Here’s How Your Belly Button Will Change During Pregnancy

In my opinion, there's no such thing as a "strange question" when you're pregnant. Pregnancy in and of itself is strange, so of course any inquiries pertaining to growing a human being inside your body are going to err on the side of odd. So if you've been asking yourself, "Why does your navel stretch during pregnancy?" please know that you're not a weirdo. I mean, this is your body we're talking about. It's OK to ask what in the hell is going on with it, and be as informed as possible as it continues to change throughout the course of your pregnancy.

According to The American College of Obstetricians and Gynecologists (ACOG), there's a variety of skin conditions you might experience during pregnancy, including the inevitable stretching of the stomach — navel and all. Just as you're likely to get stretch marks from your skin growing to accommodate your ever-expanding belly, your navel is likely to change shape, tingle, itch, or stick out when you're pregnant. These navel changes happen as the result of, quite simply, the stretching of your stomach. There may be slight pain or discomfort as the muscles and ligaments grow to support your enlarged uterus, too. And speaking of the navel area, along with the stereotypical stretch marks, you might also notice the linea nigra, which The American Pregnancy Association (APA) describes as a dark line that runs from the navel down the belly. It's usually temporary, disappearing sometime after delivery, but it can be a little, well, surprising.

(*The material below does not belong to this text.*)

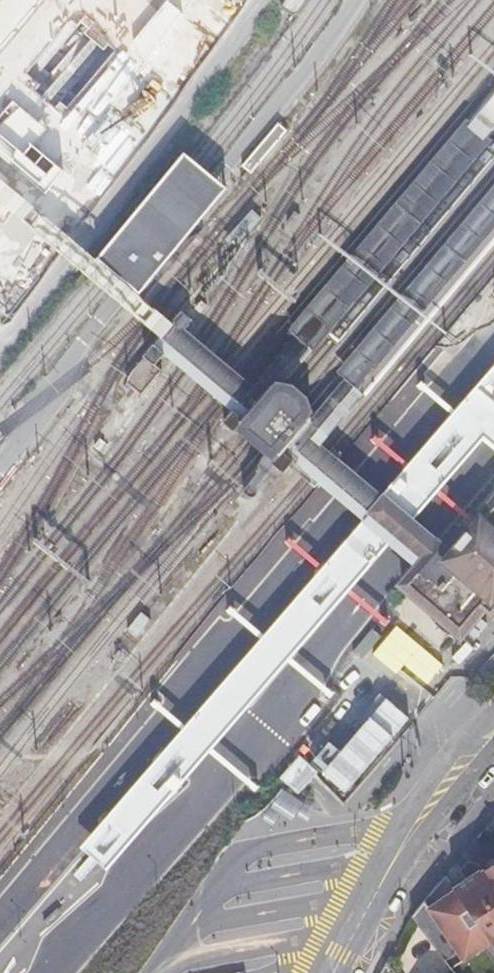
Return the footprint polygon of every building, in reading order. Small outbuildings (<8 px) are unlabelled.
[(0,54),(0,152),(43,187),(195,0),(43,0),(0,54)] [(278,10),(291,18),(300,16),(310,0),(285,0),(278,10)] [(278,122),(242,165),(251,172),(287,130),(278,122)] [(224,190),(179,156),(96,265),(140,299),(224,190)] [(295,207),(285,221),(292,225),(301,212),(295,207)] [(245,217),(231,234),(239,241),(254,225),(245,217)] [(431,580),(450,557),(411,523),(399,514),(383,500),(321,448),(316,444),(310,440),(303,433),(295,427),(273,409),(247,387),(170,323),(151,346),(228,410),(364,524),(380,537),(389,545),(391,547),(431,580)] [(157,361),(148,354),(129,376),(146,391),(165,368),(157,361)] [(104,453),(111,444),(101,437),(94,446),(104,453)] [(417,596),(459,629),(456,633),(461,638),(483,612),(490,617),(493,612),(493,503),(490,508),(460,545),(450,557),(431,580),(420,592),(417,596)] [(161,610),(169,601),(160,593),(152,602),(161,610)] [(142,608),(128,624),(137,633),(152,617),(142,608)] [(352,793),(411,714),(385,695),(344,750),(330,740),(312,764),(352,793)] [(176,790),(184,782),(179,777),(174,774),(167,782),(171,785),(176,790)] [(417,927),(448,969),(462,959),(469,969),(493,951),(493,876),(488,880),(483,872),(472,869),(461,875),(465,881),(469,887),(458,895),(453,889),(450,884),(423,918),(418,926),(417,927)] [(469,887),(465,881),(459,884),(453,889),(458,895),(469,887)]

During the later stages of pregnancy, Parents magazine says as your belly begins to stretch and protrude, there's even a chance that your navel can become herniated (it's called an "umbilical hernia"). Yes, it's as painful as it sounds, especially if left untreated. Thankfully, it's relatively uncommon and, per Parents, "Your doctor should notice this during one of your routine prenatal visits and should be able to gently nudge it back. In very rare instances, an umbilical hernia may require minor surgery to repair."

If you have a navel piercing and worried about how your stretching navel will affect it, the website SheKnows says that, in accordance with the APA, as long as it's comfortable, it's not causing any pain, and it's not irritated or infected you can keep your navel piercing in. The same site does say, however, that at 20 weeks your uterus moves up towards the navel and, as a result, the pressure might prove to be uncomfortable. Your best bet is to simply take your piercing out, for comfort's sake if nothing else, and either insert the piercing postpartum or have it re-pierced if/when it closes up.

If the stretching around your navel becomes painful in an abrupt, sharp kind of way, contact your doctor immediately to rule out something more serious. Itching during this pregnancy phase is typical, unless it becomes irritated and you notice a rash that won't go away with safe treatment options, like lotions and approved oils. If you notice small, red bumps that itch, talk to your doctor to rule out a condition that affects one out of every 200 pregnant women: Pruritic Urticarial Papules and Plaques of Pregnancy (PUPPP). This condition usually appears in the third trimester and, according to American Osteopathic College of Dermatology (AOCD) will "typically disappear within 15 days after delivery." The site goes on to say that "even without therapy, women often seek treatment for symptomatic relief due to the intense itching."

How much a navel stretches during pregnancy, or to what extent, varies from woman to woman. If the discomfort is painful or bothersome enough that you can't ignore it, call your doctor or midwife for suggestions on how to alleviate some of those sensations. Things such as doctor-approved medicines, oatmeal baths, and keeping the area well moisturized will, usually, be able to combat the cumbersome itchiness. You might be find that your navel is temporarily stretched out but, over time, your body will find its way back to neutral.